§ Extracted text

═══

Cave & Julia, by M. John Harrison, Reviewed.

A book that is small in page numbers, but larger by far in content, Cave & Julia is set in Autotelia and London. I’ve not come across the author’s work before and was intrigued enough by the story to do some research. Autotelia is the name given to an imaginary place in which other stories are set. The word itself struck me as real rather than imagined, so I looked further. I found a Portuguese dictionary that told me it means: the doctrine that a work of art, especially a work of literature, is an end in itself or provides its own justification. I found no other entries in English dictionaries.

Enough. The story, if that’s what it can be called, is about relationships and, possibly, dreams. But, oddly, that doesn’t seem to matter. It’s a work that recalled to mind D.H. Lawrence’s The Trespasser in tone. It’s a piece of narrative without the usual hooks on which to hang a story. We are introduced to the narrative character, Cave, a journalist, and to Julia, much married and partially destroyed by an unclear event in her childhood. Some attempt is made by Cave to investigate the event, but it is left a question, with insufficient detail to determine what really happened.

═══

§ Task set
1 - In the review of Cave & Julia, what is Cave's job?
2 - In the review of Cave & Julia, switch "imaginary" to "invented" and write out the passage from "A book that" up to and including "in English dictionaries.".
3 - Carry on with the review of Cave & Julia after its last sentence.

═══

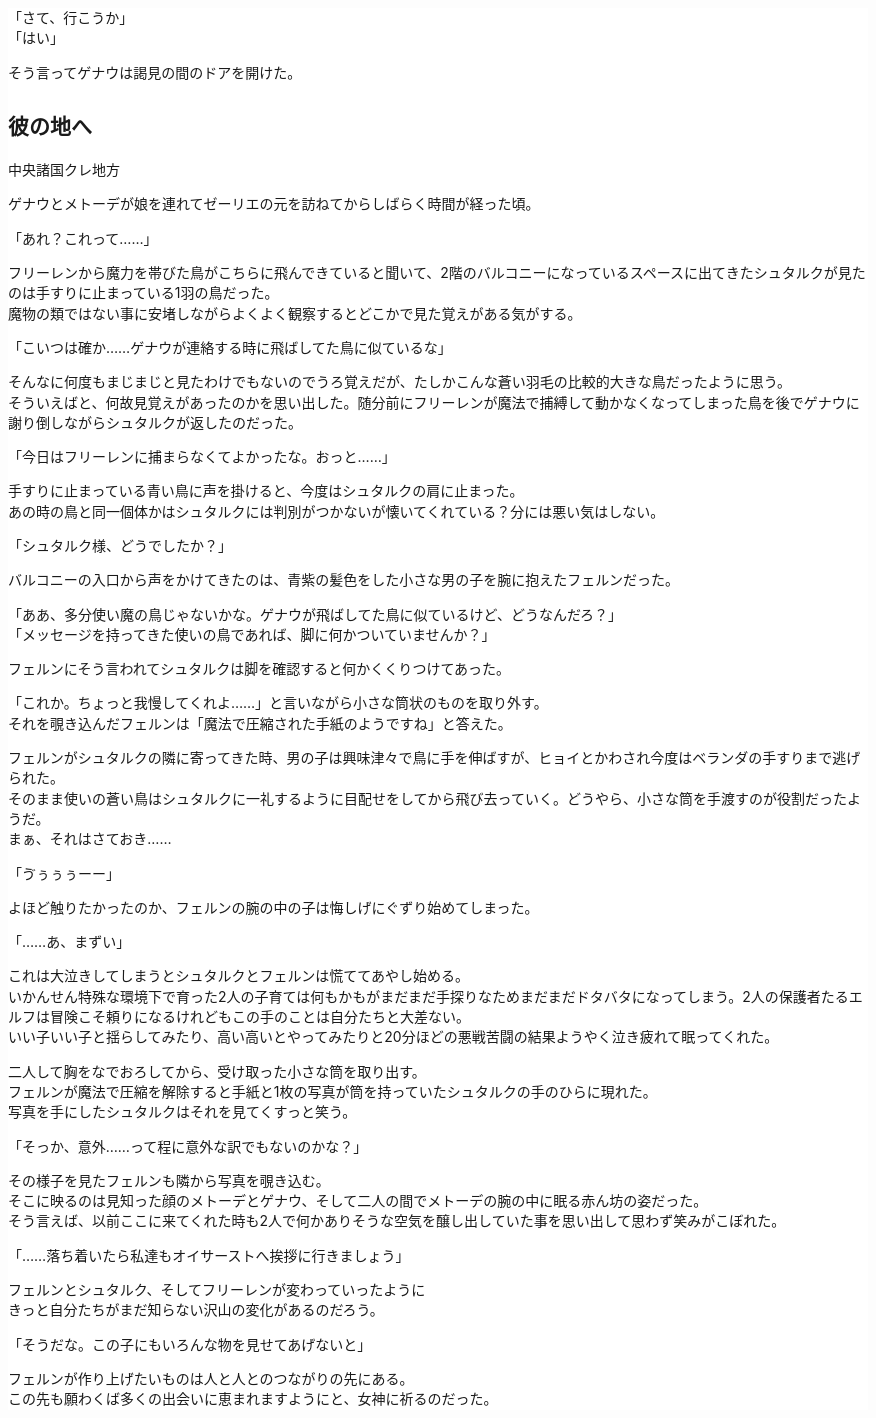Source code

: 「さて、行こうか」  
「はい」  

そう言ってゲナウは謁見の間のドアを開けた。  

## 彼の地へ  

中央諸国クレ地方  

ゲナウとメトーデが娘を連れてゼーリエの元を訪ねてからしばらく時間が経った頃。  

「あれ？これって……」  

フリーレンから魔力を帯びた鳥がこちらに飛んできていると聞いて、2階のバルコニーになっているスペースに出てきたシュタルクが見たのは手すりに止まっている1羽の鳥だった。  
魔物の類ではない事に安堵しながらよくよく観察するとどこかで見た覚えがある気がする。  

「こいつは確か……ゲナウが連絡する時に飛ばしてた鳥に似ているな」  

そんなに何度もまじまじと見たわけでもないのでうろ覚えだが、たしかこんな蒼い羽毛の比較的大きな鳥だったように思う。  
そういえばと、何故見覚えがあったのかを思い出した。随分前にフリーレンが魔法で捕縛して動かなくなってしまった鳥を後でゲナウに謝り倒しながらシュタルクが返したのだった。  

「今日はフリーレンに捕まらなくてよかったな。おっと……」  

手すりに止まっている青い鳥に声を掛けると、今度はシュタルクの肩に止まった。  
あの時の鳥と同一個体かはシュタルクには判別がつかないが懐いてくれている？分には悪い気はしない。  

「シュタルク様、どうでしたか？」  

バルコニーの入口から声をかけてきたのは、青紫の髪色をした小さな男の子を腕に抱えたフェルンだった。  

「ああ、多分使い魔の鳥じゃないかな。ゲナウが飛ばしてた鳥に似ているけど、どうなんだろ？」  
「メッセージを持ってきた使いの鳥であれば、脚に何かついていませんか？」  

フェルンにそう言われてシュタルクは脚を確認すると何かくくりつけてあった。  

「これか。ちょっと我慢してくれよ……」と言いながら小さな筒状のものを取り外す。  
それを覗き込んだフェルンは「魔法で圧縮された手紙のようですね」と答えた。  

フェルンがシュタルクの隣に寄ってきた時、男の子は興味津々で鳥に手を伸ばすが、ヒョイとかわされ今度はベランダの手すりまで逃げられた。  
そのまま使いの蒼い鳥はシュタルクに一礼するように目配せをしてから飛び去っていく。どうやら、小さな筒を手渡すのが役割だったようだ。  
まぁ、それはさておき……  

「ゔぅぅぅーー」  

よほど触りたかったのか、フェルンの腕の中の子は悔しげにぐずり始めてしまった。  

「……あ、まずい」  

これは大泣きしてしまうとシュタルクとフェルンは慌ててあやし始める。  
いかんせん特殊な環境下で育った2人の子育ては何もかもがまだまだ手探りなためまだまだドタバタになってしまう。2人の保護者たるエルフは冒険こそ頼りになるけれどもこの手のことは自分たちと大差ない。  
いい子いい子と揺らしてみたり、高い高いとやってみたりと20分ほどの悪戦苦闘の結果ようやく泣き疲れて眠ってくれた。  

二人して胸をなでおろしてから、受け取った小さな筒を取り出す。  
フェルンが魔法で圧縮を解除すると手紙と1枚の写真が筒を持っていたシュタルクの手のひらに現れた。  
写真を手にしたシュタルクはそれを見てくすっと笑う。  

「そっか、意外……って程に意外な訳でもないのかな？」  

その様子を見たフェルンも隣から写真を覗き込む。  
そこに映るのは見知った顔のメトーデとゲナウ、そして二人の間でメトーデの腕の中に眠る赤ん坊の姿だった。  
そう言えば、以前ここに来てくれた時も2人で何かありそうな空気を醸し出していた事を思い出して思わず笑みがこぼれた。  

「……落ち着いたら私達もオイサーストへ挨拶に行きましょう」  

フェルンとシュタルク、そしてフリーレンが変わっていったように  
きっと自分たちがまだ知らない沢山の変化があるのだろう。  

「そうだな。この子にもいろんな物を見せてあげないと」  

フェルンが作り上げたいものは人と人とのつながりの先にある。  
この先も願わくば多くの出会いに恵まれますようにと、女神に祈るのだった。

═══

§ Responses for each task
1 - Cave is a journalist.

2 -
A book that is small in page numbers, but larger by far in content, Cave & Julia is set in Autotelia and London. I’ve not come across the author’s work before and was intrigued enough by the story to do some research. Autotelia is the name given to an invented place in which other stories are set. The word itself struck me as real rather than imagined, so I looked further. I found a Portuguese dictionary that told me it means: the doctrine that a work of art, especially a work of literature, is an end in itself or provides its own justification. I found no other entries in English dictionaries.

3 -
The language is fine and always appropriate. An air of mystery and uncertainty pervades the whole tale. Nothing is as it seems, or, perhaps it is. This is a piece of writing that leaves the reader full of questions; impressed but uncertain why that should be.

It’s one of the Amazon Kindle Singles, and is tagged as a fantasy short. At 15 pages it is short, and, existing, as it does, in a space difficult to identify or even in some senses understand, it is fantasy, but fantasy of a literary sort.


I found myself intrigued, curious, disturbed and entertained. But be aware, this is not a story for those looking for a beginning, middle and end, with a denouement or indeed any formal structure. This is more an evocation, an illustration, an account. I enjoyed it, as, I suspect, will those who like things that are not spelled out for them.